This is a webrtc, websockets and opencv experiment developed during a athega hackday.
Frames are captured from the web camera via webrtc and sent to the server over websockets. On the server the frames are processed with opencv and a json response is sent back to the client.
Sample json response:
{
"face": {
"distance": 428.53381034802453,
"coords": {
"y": "39",
"x": "121",
"height": "137",
"width": "137"
},
"name": "mike"
}
}
Everything except distance
is pretty self explanatory.
-
name
is the predicted name of the person in front of the camera. -
coords
is where the face is found in the image. -
distance
is a measurement on how accurate the prediction is, lower is better.
If we can't get a reliable prediction (10 consecutive frames that contains a face and with a distance lower than 1000) we switch over to training mode. In training mode we capture 10 images and send them together with a name back to the server for retraining. After the training has been completed we switch back to recognition mode and hopefully we'll get a more accurate result.
Make sure the dependencies are met.
- SQLite
- OpenCV with python bindings (I'm using the trunk version)
- Tornado
- PIL
- Peewee
- scikit-learn (for running the crossvalidation)
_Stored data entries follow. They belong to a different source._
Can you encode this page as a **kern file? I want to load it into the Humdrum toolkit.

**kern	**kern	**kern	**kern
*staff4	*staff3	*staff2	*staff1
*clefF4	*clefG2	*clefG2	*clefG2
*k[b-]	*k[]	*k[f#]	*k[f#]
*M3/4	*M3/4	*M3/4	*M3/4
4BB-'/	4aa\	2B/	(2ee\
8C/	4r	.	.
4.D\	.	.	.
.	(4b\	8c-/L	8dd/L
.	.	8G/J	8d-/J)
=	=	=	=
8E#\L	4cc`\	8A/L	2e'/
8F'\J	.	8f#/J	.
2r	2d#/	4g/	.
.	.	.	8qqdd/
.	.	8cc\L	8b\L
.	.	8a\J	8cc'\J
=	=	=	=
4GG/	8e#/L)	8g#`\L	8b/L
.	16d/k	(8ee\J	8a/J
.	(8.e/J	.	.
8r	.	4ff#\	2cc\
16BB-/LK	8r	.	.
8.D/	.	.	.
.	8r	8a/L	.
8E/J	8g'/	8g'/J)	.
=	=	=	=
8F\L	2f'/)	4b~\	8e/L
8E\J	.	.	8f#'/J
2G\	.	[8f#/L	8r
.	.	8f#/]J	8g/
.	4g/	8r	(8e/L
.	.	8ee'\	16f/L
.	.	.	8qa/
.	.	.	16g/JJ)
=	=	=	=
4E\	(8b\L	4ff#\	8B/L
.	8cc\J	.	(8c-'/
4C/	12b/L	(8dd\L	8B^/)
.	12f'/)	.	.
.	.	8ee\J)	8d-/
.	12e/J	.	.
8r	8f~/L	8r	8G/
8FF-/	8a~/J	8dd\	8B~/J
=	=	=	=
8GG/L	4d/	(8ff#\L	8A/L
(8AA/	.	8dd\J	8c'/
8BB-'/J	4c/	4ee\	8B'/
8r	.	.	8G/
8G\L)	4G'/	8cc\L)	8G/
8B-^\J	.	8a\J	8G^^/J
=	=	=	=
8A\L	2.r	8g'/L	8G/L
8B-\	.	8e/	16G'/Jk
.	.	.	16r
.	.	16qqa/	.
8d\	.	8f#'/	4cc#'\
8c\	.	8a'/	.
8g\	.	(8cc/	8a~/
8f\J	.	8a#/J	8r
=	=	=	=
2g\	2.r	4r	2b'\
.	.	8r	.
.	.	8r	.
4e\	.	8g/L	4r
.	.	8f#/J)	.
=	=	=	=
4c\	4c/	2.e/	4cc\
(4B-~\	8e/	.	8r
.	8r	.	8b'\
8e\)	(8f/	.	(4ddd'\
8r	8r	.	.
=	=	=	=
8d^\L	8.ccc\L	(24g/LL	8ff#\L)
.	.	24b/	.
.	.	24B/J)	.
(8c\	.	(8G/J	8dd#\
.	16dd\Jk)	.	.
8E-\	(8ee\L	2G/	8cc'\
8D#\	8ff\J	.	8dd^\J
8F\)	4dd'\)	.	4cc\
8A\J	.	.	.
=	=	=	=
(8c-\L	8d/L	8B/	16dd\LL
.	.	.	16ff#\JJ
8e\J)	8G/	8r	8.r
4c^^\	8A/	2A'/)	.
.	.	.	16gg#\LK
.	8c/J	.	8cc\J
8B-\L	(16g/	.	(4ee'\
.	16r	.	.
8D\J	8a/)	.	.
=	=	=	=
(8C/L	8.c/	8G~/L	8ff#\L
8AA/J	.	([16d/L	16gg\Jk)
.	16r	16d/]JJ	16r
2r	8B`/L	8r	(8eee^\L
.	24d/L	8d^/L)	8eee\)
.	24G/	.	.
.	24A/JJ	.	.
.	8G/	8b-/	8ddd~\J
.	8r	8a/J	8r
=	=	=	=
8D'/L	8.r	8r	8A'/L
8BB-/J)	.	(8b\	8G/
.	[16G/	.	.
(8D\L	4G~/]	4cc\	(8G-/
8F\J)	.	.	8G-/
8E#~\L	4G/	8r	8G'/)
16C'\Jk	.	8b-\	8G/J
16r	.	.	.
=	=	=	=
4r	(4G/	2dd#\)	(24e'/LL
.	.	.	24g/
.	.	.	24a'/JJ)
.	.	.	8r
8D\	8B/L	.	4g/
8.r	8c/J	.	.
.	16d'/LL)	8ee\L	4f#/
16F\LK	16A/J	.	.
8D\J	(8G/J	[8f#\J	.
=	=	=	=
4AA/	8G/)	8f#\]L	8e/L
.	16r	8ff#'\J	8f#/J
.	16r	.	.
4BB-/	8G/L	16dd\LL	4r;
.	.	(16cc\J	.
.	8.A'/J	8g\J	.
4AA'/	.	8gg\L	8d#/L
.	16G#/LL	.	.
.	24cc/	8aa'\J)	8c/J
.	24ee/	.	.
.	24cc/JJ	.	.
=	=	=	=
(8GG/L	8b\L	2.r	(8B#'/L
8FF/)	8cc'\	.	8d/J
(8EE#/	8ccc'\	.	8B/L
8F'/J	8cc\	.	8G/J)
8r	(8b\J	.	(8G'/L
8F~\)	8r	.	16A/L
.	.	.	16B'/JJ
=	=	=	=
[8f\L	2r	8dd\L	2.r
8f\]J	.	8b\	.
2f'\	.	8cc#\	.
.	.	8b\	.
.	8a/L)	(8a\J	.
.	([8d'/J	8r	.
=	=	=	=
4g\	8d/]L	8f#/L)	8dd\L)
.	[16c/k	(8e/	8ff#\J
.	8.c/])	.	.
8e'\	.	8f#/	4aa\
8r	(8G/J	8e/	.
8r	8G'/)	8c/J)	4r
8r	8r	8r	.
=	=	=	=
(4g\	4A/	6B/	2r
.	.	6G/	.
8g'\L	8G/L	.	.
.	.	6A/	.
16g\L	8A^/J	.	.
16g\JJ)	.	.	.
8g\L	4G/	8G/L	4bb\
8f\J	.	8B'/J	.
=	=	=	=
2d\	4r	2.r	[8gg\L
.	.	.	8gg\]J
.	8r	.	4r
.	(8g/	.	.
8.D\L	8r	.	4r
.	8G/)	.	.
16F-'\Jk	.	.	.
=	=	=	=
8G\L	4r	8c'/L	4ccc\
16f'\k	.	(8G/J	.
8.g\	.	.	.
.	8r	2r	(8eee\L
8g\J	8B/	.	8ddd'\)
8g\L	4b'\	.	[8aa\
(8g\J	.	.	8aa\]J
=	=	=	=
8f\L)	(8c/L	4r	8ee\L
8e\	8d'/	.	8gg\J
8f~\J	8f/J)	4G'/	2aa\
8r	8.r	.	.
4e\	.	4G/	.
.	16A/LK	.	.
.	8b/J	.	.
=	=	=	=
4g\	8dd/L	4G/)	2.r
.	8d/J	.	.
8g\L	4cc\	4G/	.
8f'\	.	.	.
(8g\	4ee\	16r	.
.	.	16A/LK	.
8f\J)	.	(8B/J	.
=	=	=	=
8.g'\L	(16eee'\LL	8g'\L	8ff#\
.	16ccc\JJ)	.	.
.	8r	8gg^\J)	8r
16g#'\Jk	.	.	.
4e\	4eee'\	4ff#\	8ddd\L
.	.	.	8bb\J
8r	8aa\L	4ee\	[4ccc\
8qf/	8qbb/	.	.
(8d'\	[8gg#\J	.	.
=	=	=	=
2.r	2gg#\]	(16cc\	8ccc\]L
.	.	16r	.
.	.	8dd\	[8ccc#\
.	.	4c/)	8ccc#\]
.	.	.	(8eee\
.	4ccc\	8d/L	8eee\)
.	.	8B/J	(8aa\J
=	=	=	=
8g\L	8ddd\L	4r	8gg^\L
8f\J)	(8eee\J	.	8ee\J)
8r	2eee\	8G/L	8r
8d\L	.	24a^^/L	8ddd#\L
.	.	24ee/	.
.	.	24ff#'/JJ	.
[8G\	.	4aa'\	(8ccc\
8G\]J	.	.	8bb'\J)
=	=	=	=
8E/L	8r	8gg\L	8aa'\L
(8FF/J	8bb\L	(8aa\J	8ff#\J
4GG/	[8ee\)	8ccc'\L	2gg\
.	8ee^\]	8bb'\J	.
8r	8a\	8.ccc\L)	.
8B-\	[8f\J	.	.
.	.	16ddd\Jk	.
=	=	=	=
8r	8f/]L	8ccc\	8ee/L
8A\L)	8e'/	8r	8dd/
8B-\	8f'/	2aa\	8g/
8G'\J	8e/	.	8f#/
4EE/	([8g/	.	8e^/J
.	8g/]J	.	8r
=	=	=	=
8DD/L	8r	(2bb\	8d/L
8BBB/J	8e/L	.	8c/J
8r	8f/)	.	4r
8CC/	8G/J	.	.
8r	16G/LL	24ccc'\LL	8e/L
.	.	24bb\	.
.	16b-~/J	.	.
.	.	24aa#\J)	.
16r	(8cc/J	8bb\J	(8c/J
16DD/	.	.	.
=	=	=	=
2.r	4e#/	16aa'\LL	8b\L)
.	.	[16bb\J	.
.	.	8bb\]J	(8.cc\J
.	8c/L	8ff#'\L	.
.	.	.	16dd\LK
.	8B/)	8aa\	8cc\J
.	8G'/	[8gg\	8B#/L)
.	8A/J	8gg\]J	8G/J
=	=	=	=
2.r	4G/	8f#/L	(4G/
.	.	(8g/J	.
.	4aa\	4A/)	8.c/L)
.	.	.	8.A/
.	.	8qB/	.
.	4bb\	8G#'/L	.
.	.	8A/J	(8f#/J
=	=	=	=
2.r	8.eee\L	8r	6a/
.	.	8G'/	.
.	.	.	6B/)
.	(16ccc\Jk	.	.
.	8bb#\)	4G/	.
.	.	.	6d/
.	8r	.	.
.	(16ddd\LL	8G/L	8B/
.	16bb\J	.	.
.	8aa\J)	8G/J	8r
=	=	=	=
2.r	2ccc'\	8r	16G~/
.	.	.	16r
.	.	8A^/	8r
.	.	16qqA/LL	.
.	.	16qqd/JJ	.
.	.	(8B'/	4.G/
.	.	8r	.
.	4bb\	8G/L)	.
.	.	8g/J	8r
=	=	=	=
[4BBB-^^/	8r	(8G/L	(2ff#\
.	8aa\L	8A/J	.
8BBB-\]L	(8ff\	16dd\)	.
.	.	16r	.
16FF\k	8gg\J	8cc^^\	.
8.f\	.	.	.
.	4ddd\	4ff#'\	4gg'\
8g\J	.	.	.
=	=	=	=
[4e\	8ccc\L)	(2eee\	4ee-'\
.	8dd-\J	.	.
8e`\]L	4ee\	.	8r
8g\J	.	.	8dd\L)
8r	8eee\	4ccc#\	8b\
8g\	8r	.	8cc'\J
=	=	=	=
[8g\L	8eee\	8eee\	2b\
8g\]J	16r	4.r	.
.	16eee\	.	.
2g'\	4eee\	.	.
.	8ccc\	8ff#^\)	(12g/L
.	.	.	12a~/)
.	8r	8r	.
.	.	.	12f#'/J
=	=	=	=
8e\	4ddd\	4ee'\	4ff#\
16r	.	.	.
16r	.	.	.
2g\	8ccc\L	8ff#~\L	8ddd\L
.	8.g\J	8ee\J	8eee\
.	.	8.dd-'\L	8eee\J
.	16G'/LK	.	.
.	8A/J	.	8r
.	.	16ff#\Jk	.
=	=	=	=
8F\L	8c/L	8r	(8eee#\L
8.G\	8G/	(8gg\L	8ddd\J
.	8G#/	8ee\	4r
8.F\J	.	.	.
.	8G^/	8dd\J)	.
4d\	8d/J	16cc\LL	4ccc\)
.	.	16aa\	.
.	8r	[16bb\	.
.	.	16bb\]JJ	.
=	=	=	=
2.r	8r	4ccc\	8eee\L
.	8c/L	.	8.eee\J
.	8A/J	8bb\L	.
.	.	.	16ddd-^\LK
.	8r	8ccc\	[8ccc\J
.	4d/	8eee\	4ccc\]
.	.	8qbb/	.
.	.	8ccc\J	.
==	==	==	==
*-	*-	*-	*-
Create the database by issuing the following in the data folder sqlite3 images.db < ../db/create_db.sql
.
Download the AT&T face database and extract it to data/images
before the server is started. This is needed to build the initial prediction model.
cd data
wget http://www.cl.cam.ac.uk/Research/DTG/attarchive/pub/data/att_faces.tar.Z
tar zxvf att_faces.tar.Z
mv att_faces images
Copy haarcascade_frontalface_alt.xml
from <path to opencv source>/data/haarcascades/
to the data folder.
Run with python server.py
and browse to http://localhost:8888 when the model has been trained.